Harold is enjoying his new rank. He and Blanca decide to write a three-volume novel about their lives. Meanwhile, Dame Cortlandt once again confronts Mats Munck. She insists that she was engaged to the Governor. Now that Mats is Governor, she is engaged to him, but now he is not interested. Mats asks a nearby sentry if he is obliged to marry her. Griffenfeld changes places with the sentry, and says that he must. Griffenfeld is delighted that, once again, all of his practical jokes are working beautifully, but his daughters are starting to feel some remorse over their treatment of Erling and Tortenssen. The new nobles make a pretence of behaving haughtily towards the young ladies, but soon crumble before the feminine tears. Left alone, the girls finally admit that they have real feelings for the men.

Everyone gathers for the weddings, but Griffenfeld abruptly announces that the Regent's visit was a sham, and all of the honours he dispensed were practical jokes. But "Egilsson" turns the tables, and announces that he is the real Regent. All of the honours are to become permanent, and likewise Griffenfeld's demotion to the rank of Private is confirmed.
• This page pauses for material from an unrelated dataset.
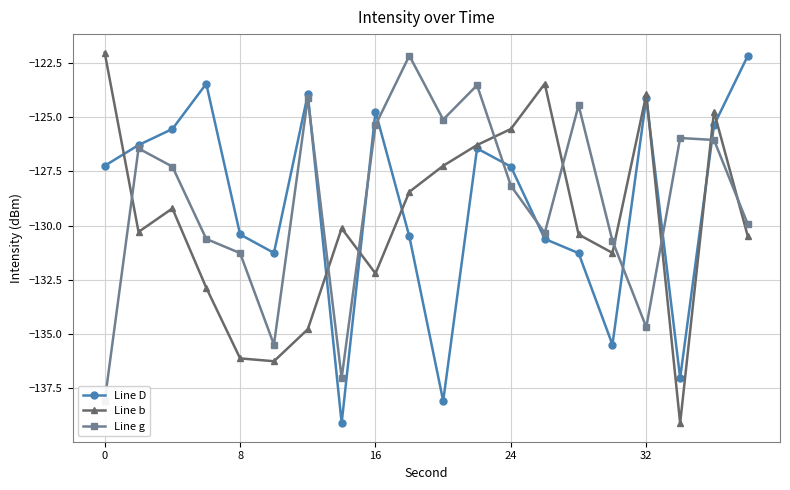

How many interior local peaks does the Line b series have?

5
The Regent asks Christina to marry him, and all of the couples are happily united.

==Musical numbers==
- Act I
- 1. Set the merry bunting flying – Erling, Christina
- 2. When I bestow my bosom's store – Erling
- 3. Oh my goodness, here's the nobility! – Nanna and Thora
- 4. If all is as you say – Nanna, Thora, Erling and Tortenssen
- 5. Here are the warriors all ablaze – Chorus of Girls
- 6. Now what would I do if you proved untrue – Dame and Governor
- 7. Oh what a fund of joy – Nanna, Thora and Governor
- 8. A King who is pestered with cares – Regent
- 9. Now if you would atone – Regent and Governor with Christina
- 10. Now all that we've agreed upon, O – Dame and Syndic
- 11. My wedded life – Nanna
- 12. Finale: Come hither, ev'ry one – Company

- Act II
- 1. With anger stern ... A hive of bees, as I've heard say – Chorus; Christina and Regent
- 2. Quixotic is his enterprise – Governor
- 3. There once was a corporal bold – Harold and Blanca
- 4. One day the Syndic of this town – Syndic, Dame, Sentry and Griffenfeld
- 5. When a gentleman supposes – Nanna, Thora and Governor
- 6. So this is how you'd have us sue you – Thora, Nanna, Erling and Tortenssen
- 7. Ring the bells and bang the brasses! – Chorus
- 8. Finale: Now all that we've agreed upon, O – Company

==Critical reception==
The Times praised Gilbert's libretto, rating it his best since The Mikado. The paper thought Carr's music an inferior copy of the Sullivan style, but nevertheless better than "that more vulgar mould in which he has found favour with the purveyors of variety entertainments." The paper judged the cast "exceptionally strong". Its comments on Nancy McIntosh accorded, to some degree, with Sullivan's: "[She] has of late made rapid progress and has become an actress of decided skill and charm, though her voice and singing are scarcely as good as they were when she came out." The Manchester Guardian concurred, attributing the "undeniable triumph" of the piece solely to Gilbert's "inventive genius as a librettist and stage manager." The Saturday Review rated Gilbert's libretto "a pretty fair specimen" of "genuine Gilbertian humour", but lamented the absence of Sullivan; of Carr's contribution, it said, "the music is neat, easy, the technical writing skilful, the orchestration correct; in fact there is nothing wrong with it. And this is the gravest reproach one can make to a writer of opéra-bouffe music – plenty should be the matter with it." The critic of The Theatre disagreed with the positive assessments, calling the libretto "the worst that Mr. Gilbert ever wrote – worse even than The Mountebanks, which was bad enough."